The 18 Schemas of Jeffrey Young’s Schema Therapy contextualized with Attachment Theory

  • Post author:
  • Post published:January 26, 2022
  • Reading time:3 mins read
  • Healing Modalities:

Schemas are emotional beliefs/memories/predictions about self and world.

In this article, we offer our definitions to the 18 early maladaptive schemas and our hypotheses on how they relate to the attachment styles.

Most schemas will be categorized in terms of the dismissing/preoccupied dichotomy.

Note that disorganized attachment implies both dismissing and preoccupied components. For that reason, all of the schemas can be found in disorganized attachment. However, the Mistrust/Abuse schema stands out as a defining schema of the disorganized attachment style.

Insecure Attachment

  • Emotional Deprivation: Deprivation of nurturance, attunement and protection.
    • Common to all three insecure attachment styles. More pronounced in dismissing relative to preoccupied.
  • Abandonment/Instability: The expectation that others will not be there when you need them most.
    • Core schema of preoccupied attachment.
  • Mistrust/Abuse: The expectation that you will be exploited, manipulated, and abused.
    • Core schema of disorganized attachment.
  • Social Isolation/Alienation: The sense of not fitting in, not having a peer group.
    • Can be found in all three insecure attachment styles. More pronounced in dismissing relative to preoccupied.
  • Defectiveness/Shame: The belief that there is something fundamentally wrong about you (internalized and expected rejection).
    • Core schema of dismissing attachment.

Underdeveloped Exploration and Sense of Self

  • Failure: The expectation to fail at one’s endeavors and goals, especially in the domains of work and school achievement. May also apply to relationships.
    • Preoccupied schema.
  • Dependence/Incompetence: The belief that you are helpless and incapable of dealing with the demands of daily life by yourself.
    • Preoccupied schema.
  • Vulnerability to Harm and Illness: The expectation of incapacitating harm or illness.
    • Preoccupied schema.
  • Enmeshment/Undeveloped Self: Inability to individuate from attachment figures and set appropriate boundaries. A sense of depersonalization and an undefined sense of self may occur in more extreme cases.
    • Preoccupied schema. This can be especially prominent in disorganized attachment.

Other-directedness

  • Subjugation: Self-suppression and deference to others’ wishes due to a fear of reprisal, anger, or abandonment. Can be subjugation of needs or subjugation of emotions.
    • Preoccupied schema. In disorganized attachment, this is an adaptive response to abuse.
  • Self-Sacrifice: Excessive attention on meeting the needs of others at the cost of one’s own.
    • Preoccupied schema.
  • Approval-Seeking/Recognition-Seeking: The sense that one’s self-esteem depends on the approval of others and cannot be developed independently.
    • Has slightly different manifestations in the dismissing and preoccupied styles.
    • In preoccupied attachment, it is a bid to have abandonment fears allayed.
    • In dismissing attachment, it is an overcompensatory solution to the schema of defectiveness.

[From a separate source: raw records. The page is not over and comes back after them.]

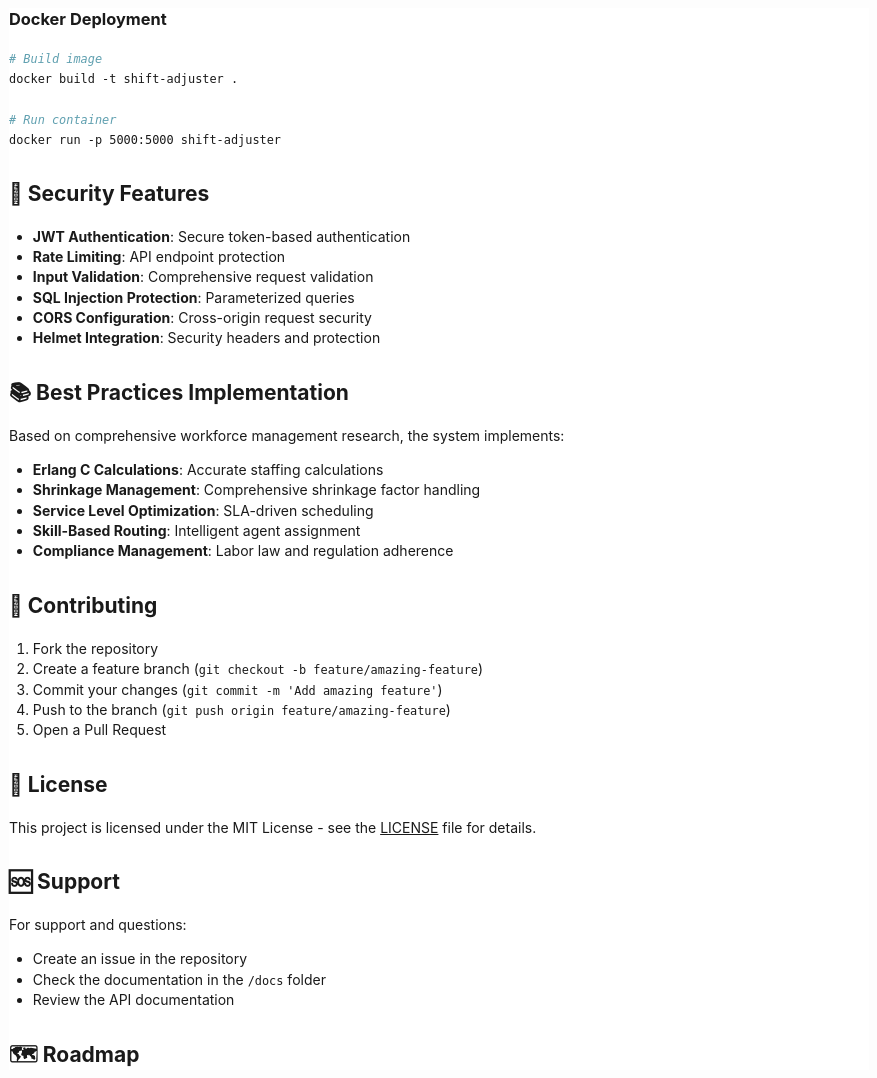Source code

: ### Docker Deployment

```dockerfile
# Build image
docker build -t shift-adjuster .

# Run container
docker run -p 5000:5000 shift-adjuster
```

## 🔐 Security Features

- **JWT Authentication**: Secure token-based authentication
- **Rate Limiting**: API endpoint protection
- **Input Validation**: Comprehensive request validation
- **SQL Injection Protection**: Parameterized queries
- **CORS Configuration**: Cross-origin request security
- **Helmet Integration**: Security headers and protection

## 📚 Best Practices Implementation

Based on comprehensive workforce management research, the system implements:

- **Erlang C Calculations**: Accurate staffing calculations
- **Shrinkage Management**: Comprehensive shrinkage factor handling
- **Service Level Optimization**: SLA-driven scheduling
- **Skill-Based Routing**: Intelligent agent assignment
- **Compliance Management**: Labor law and regulation adherence

## 🤝 Contributing

1. Fork the repository
2. Create a feature branch (`git checkout -b feature/amazing-feature`)
3. Commit your changes (`git commit -m 'Add amazing feature'`)
4. Push to the branch (`git push origin feature/amazing-feature`)
5. Open a Pull Request

## 📄 License

This project is licensed under the MIT License - see the [LICENSE](LICENSE) file for details.

## 🆘 Support

For support and questions:
- Create an issue in the repository
- Check the documentation in the `/docs` folder
- Review the API documentation

## 🗺️ Roadmap
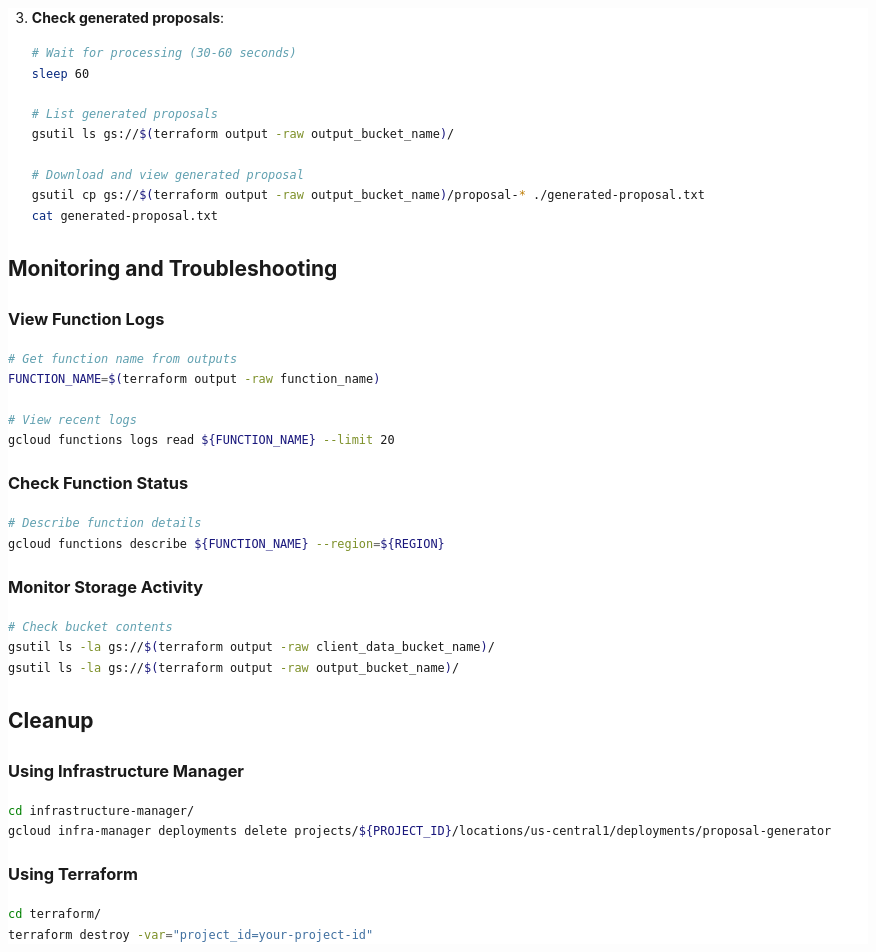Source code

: 3. **Check generated proposals**:
   ```bash
   # Wait for processing (30-60 seconds)
   sleep 60
   
   # List generated proposals
   gsutil ls gs://$(terraform output -raw output_bucket_name)/
   
   # Download and view generated proposal
   gsutil cp gs://$(terraform output -raw output_bucket_name)/proposal-* ./generated-proposal.txt
   cat generated-proposal.txt
   ```

## Monitoring and Troubleshooting

### View Function Logs

```bash
# Get function name from outputs
FUNCTION_NAME=$(terraform output -raw function_name)

# View recent logs
gcloud functions logs read ${FUNCTION_NAME} --limit 20
```

### Check Function Status

```bash
# Describe function details
gcloud functions describe ${FUNCTION_NAME} --region=${REGION}
```

### Monitor Storage Activity

```bash
# Check bucket contents
gsutil ls -la gs://$(terraform output -raw client_data_bucket_name)/
gsutil ls -la gs://$(terraform output -raw output_bucket_name)/
```

## Cleanup

### Using Infrastructure Manager

```bash
cd infrastructure-manager/
gcloud infra-manager deployments delete projects/${PROJECT_ID}/locations/us-central1/deployments/proposal-generator
```

### Using Terraform

```bash
cd terraform/
terraform destroy -var="project_id=your-project-id"
```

Impaired limits and boundaries

  • Entitlement/Grandiosity: A belief in one’s own superiority and entitlement to more resources or deferential treatment.
    • Dismissing schema.
  • Insufficient Self-Control/Self-Discipline: Pervasive difficulties with emotional regulation, delayed gratification, and executive function.
    • Common to all three attachment styles.
    • Due to emotional repression and hyperfocus on status, career, and exploration, this schema is less visible in the dismissive. 

Hypervigilance and Inhibition

  • Emotional Inhibition: Repression and inhibition of emotion in order to avoid rejection.
    • Dismissing schema.
  • Unrelenting Standards/Hypercriticalness: High internal demands for competence, achievement, rule-following, ethics, and efficiency.
    • Dismissing schema, but not exclusively.
  • Punitiveness: The belief that others or oneself should be punished for their mistakes. Harshness, lack of clemency, lack of forgiveness.
    • Dismissing schema. Becomes more common as attachment becomes more insecure.
  • Negativity/Pessimism: A pervasive expectation of negative outcomes in life.
    • Preoccupied schema. Becomes more common as attachment becomes more insecure.